The Vanguard Short-Term Inflation-Protected Securities Index Fund ETF Shares (VTIP) is a Inflation-Protected Bond fund that is issued by Vanguard. It currently has 50.67B total assets under management and has yielded an average annual return of 1.79% over the past 10 years. The fund has a dividend yield of 1.35% with an expense ratio of 0.05%.

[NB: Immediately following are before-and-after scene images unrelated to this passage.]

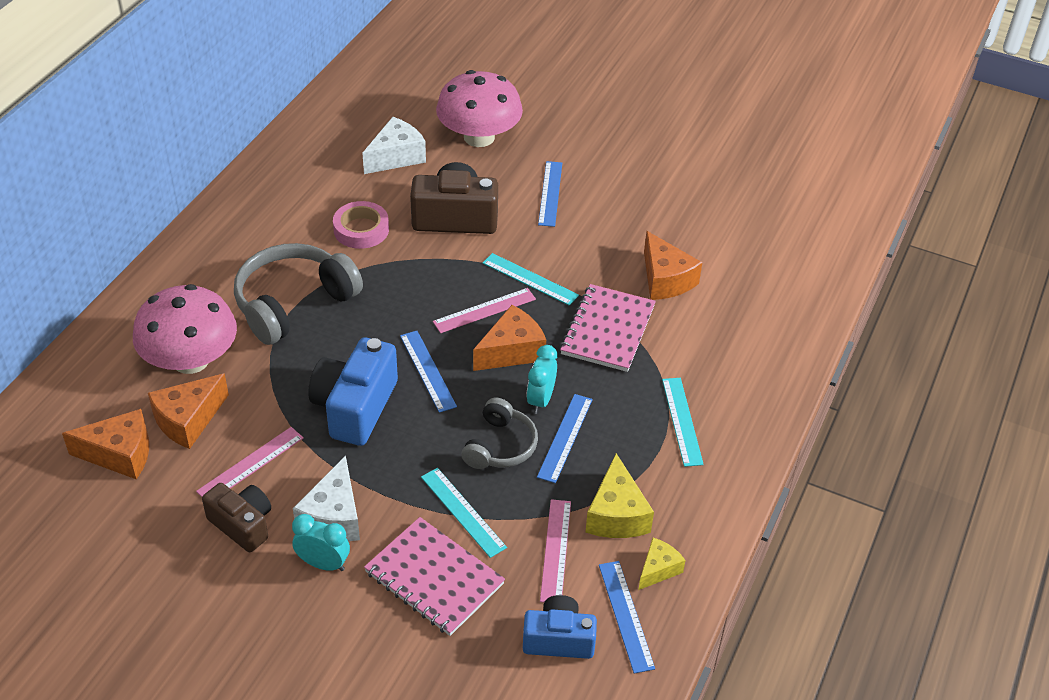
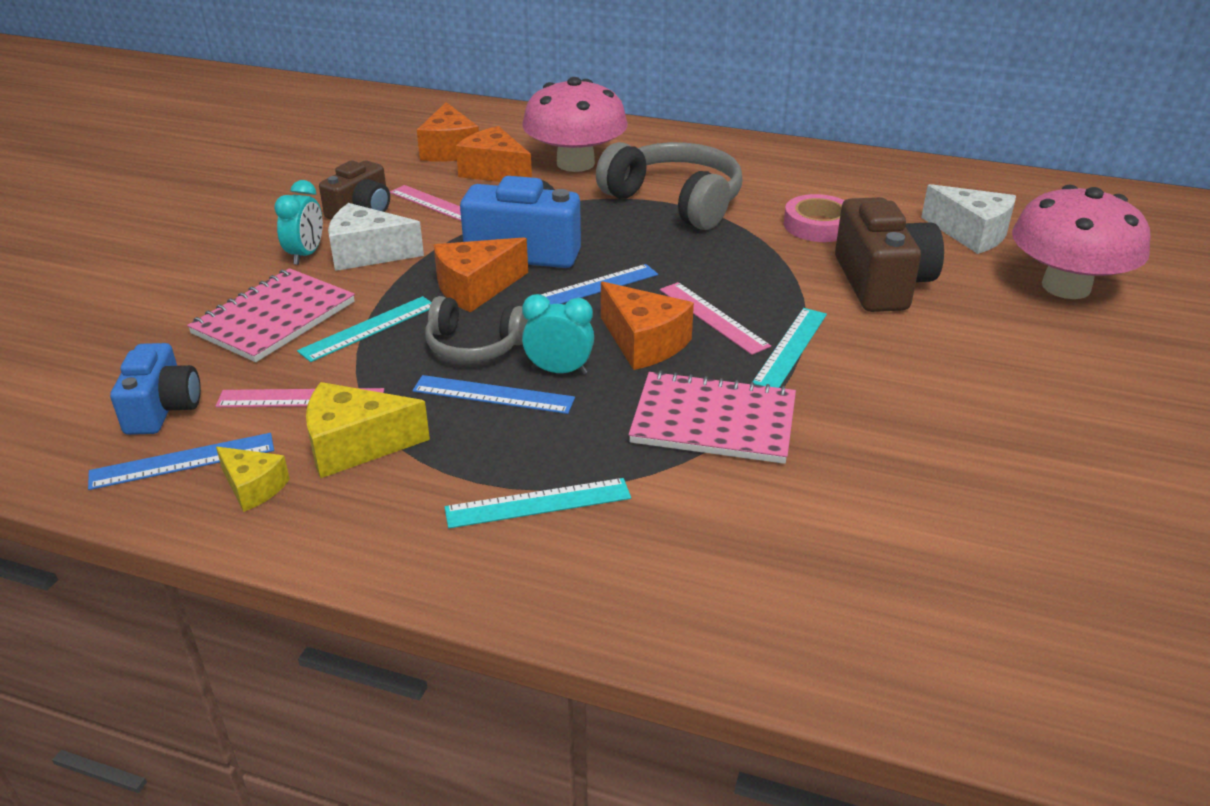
camera: 85 degrees right, 10 degrees down
blue ruler [538,161,562,227] -> none
orange cheese [644,231,702,300] -> orange cheese moved to [434,237,528,312]

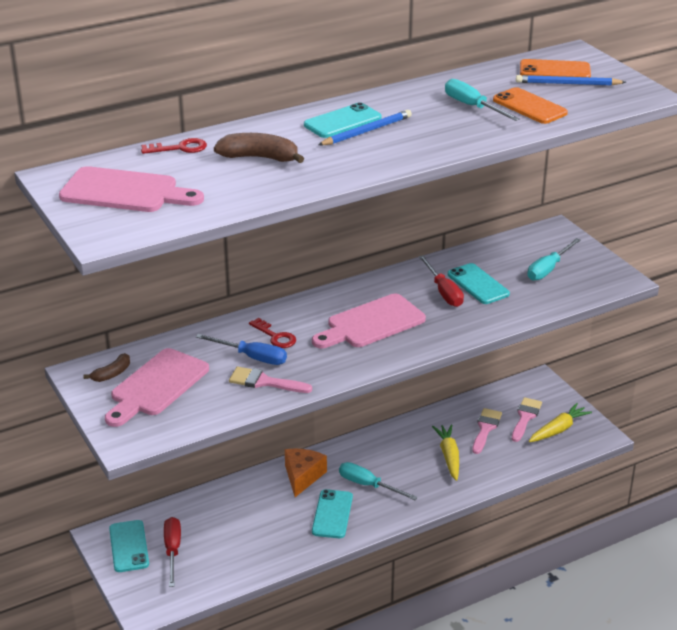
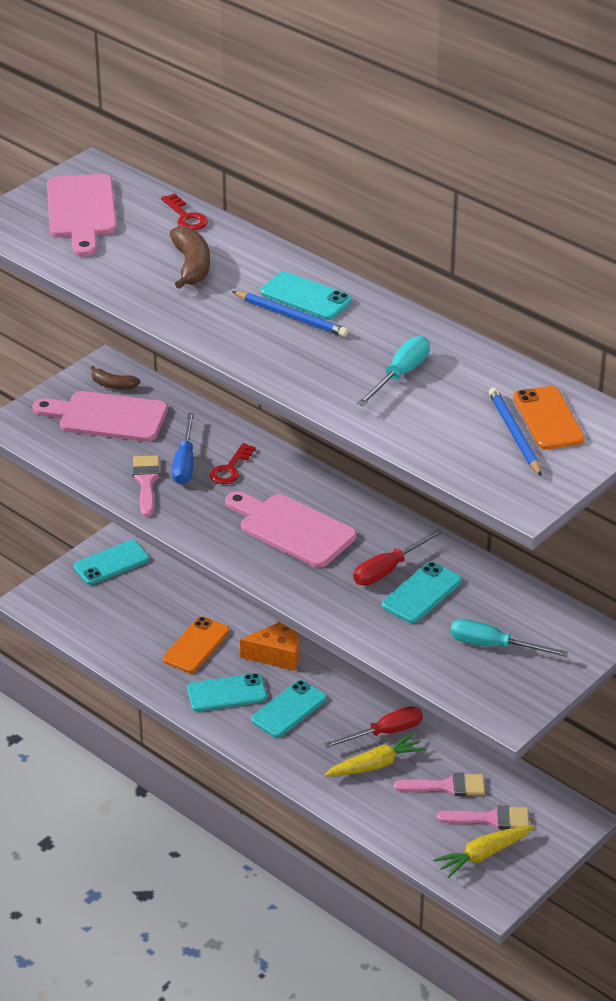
camera: 70 degrees right, 5 degrees up
red screwdriver [164,517,181,587] -> red screwdriver moved to [324,706,423,748]
turquoise screwdriver [339,462,418,500] -> turquoise phone [251,680,327,738]
orange phone [493,87,568,124] -> orange phone moved to [163,617,230,673]
yellow carrot [529,403,592,442] -> yellow carrot turned 120 degrees clockwise [433,825,534,878]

VEA’s dividend yield is 1.14% higher than that of VTIP (2.49% vs. 1.35%). Also, VEA yielded on average 5.26% more per year over the past decade (7.05% vs. 1.79%). VEA and VTIP have the same expense ratio: 0.05%.
|Samsung Electronics Co Ltd||1.4%|
|ASML Holding NV||1.16%|
|Roche Holding AG||1.1%|
|Toyota Motor Corp||0.92%|
|LVMH Moet Hennessy Louis Vuitton SE||0.84%|
|Shopify Inc A||0.7%|
VEA’s Top Holdings are Nestle SA, Samsung Electronics Co Ltd, ASML Holding NV, Roche Holding AG, and Toyota Motor Corp at 1.5%, 1.4%, 1.16%, 1.1%, and 0.92%.
LVMH Moet Hennessy Louis Vuitton SE (0.84%), Novartis AG (0.82%), and Shopify Inc A (0.7%) have a slightly smaller but still significant weight. AstraZeneca PLC and SAP SE are also represented in the VEA’s holdings at 0.67% and 0.66%.
|VTIP Bond Sectors||Weight|
VTIP’s Top Bond Sectors are ratings of AAA, Others, Below B, B, and BB at 99.87%, 0.13%, 0.0%, 0.0%, and 0.0%. The fund is less weighted towards BBB (0.0%), A (0.0%), and AA (0.0%) rated bonds.
VEA had its best year in 2017 with an annual return of 26.44%. VEA’s worst year over the past decade yielded -14.47% and occurred in 2018. In most years the Vanguard FTSE Developed Markets Index Fund ETF Shares provided moderate returns such as in 2016, 2010, and 2020 where annual returns amounted to 2.51%, 8.47%, and 10.29% respectively.
The year 2020 was the strongest year for VTIP, returning 4.97% on an annual basis. The poorest year for VTIP in the last ten years was 2013, with a yield of -1.55%. Most years the Vanguard Short-Term Inflation-Protected Securities Index Fund ETF Shares has given investors modest returns, such as in 2011, 2010, and 2018, when gains were 0.0%, 0.0%, and 0.54% respectively.
|Fund||Initial Balance||Final Balance||CAGR|
A $10,000 investment in VEA would have resulted in a final balance of $14,044. This is a profit of $4,044 over 7 years and amounts to a compound annual growth rate (CAGR) of 7.05%.
With a $10,000 investment in VTIP, the end total would have been $11,305. This equates to a $1,305 profit over 7 years and a compound annual growth rate (CAGR) of 1.79%.
VEA’s CAGR is 5.26 percentage points higher than that of VTIP and as a result, would have yielded $2,739 more on a $10,000 investment. Thus, VEA outperformed VTIP by 5.26% annually.